Some of the movie’s best moments are when it exceeds the parameters of its inspiration: as Batman starts to lose control and really starts beating up the bad guys, the shift in tone is noticeable and significant. The Batrocket is goofy, but fits in with the space race millieu of the sixties. The meta gag in which Batman sees all three versions of Catwoman was just under-the-radar enough to work. Where things go too far is in Batman and Robin’s goofy duel of utility belt gadgets, culminating with Robin saving Catwoman with an “anti-isotope spray” – a gag which is no longer concerned with suspension of disbelief, but rather making a comment on the original show’s excesses (which were never, ironically, as excessive as this scene commenting on them). Or the cameras in the TV studio with a “fight scene” setting that tilts them down to a Dutch angle. Or Aunt Harriet hinting that Bruce and Dick might be gay. Some of these gags seemed as if they were devised by someone who has heard about how goofy the original show was, without having experienced it for themselves to figure out what the show’s actual stylistic parameters were…thus, the collectively exaggerated, misremembered elements of the live-action show become the new reality for the revival. Which is frustrating, because some of the callbacks, such as the Catwoman gag, or the appearances of many of the TV series’ villains in the final fight (including Egghead, Mr. Freeze and King Tut), speak to a deeper knowledge and appreciation of the original show than some of the other gags let on.

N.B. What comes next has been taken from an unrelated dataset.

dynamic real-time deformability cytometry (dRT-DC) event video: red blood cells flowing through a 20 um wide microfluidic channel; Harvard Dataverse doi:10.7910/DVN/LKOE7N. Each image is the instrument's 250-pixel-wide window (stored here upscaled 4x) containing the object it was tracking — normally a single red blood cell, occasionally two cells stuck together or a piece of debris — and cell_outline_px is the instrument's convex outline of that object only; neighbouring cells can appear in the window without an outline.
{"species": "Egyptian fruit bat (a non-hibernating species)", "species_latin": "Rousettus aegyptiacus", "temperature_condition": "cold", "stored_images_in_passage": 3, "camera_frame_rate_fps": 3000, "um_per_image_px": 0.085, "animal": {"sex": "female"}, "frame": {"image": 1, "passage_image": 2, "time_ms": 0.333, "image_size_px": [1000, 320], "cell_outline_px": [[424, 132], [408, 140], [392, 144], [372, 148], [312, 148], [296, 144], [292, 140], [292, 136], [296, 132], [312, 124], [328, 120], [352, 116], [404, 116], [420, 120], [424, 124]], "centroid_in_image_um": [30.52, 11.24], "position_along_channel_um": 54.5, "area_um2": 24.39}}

Or maybe I’m taking it all too seriously. It’s good fun regardless, and apparently a sequel is already on the way, with William Shatner as Two-Face – a piece of dream casting if there ever was one, as I always wondered why they had never shared the screen together – so I’m willing to give this format another chance. It’s not as if the 1966 TV Batman was high art that needs to be held sacrosanct, but it did have a playbook of sorts for its highly stylized world, and Return Of The Caped Crusaders plays fast and loose with that. For every nicely constructed gag, there’s a gag – usually of a “meta” nature – that knocks down the fourth wall with an exploding batarang. The original show didn’t have many uncrossable boundaries, but it did have them – and Return Of The Caped Crusaders crosses enough of them that, in spite of enjoying it all, I was still thinking “No, that’s not quite right.”